[Document passage]:

Our decision has been reached after consultation between the reviewers. Based on these discussions and the individual reviews below, we regret to inform you that your work will not be considered further for publication in eLife.
Overall the reviewers found the study quite interesting and potentially important. However, there were also major concerns, especially about the method for detecting replay events and that ripple associated replay under MS inactivation alone is a rather expected result. Detailed comments are provided below.
Reviewer #1:
Yingxue, Roth, and Pastakova recorded spiking and local field potential data from CA1 in rats as they traversed an alternation task. The task required the animal to run on a 'running wheel' during the delay period. The authors have several main findings. First, they report that episode field sequences are replayed during sharp wave ripples with a similar consistency as place field sequences. Second, they show that muscimol inactivation of the medial septum (which reduces theta oscillations) did not block the occurrence of sharp wave ripples – in fact, the number of ripples increased. Third, they show that replay of place field sequences and episode field sequences were preserved during ripples in the muscimol condition (despite the disruption of episode field sequences during muscimol inactivation). Finally, the authors show that replay events of place field and episode field sequences are generally restricted to sharp wave ripple events.

[Input data]:

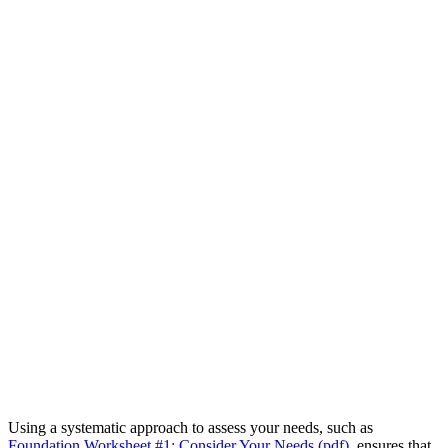
Using a systematic approach to assess your needs, such as
Foundation Worksheet #1: Consider Your Needs (pdf)
, ensures that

[To do]:
#1 List the surnames of the study's authors as the review names them.
#2 Rewrite the review from "Overall the reviewers" to "are provided below.", inclusive, changing every "replay" to "reactivation".

[Answer list]:
#1 Yingxue, Roth, Pastakova

#2
Overall the reviewers found the study quite interesting and potentially important. However, there were also major concerns, especially about the method for detecting reactivation events and that ripple associated reactivation under MS inactivation alone is a rather expected result. Detailed comments are provided below.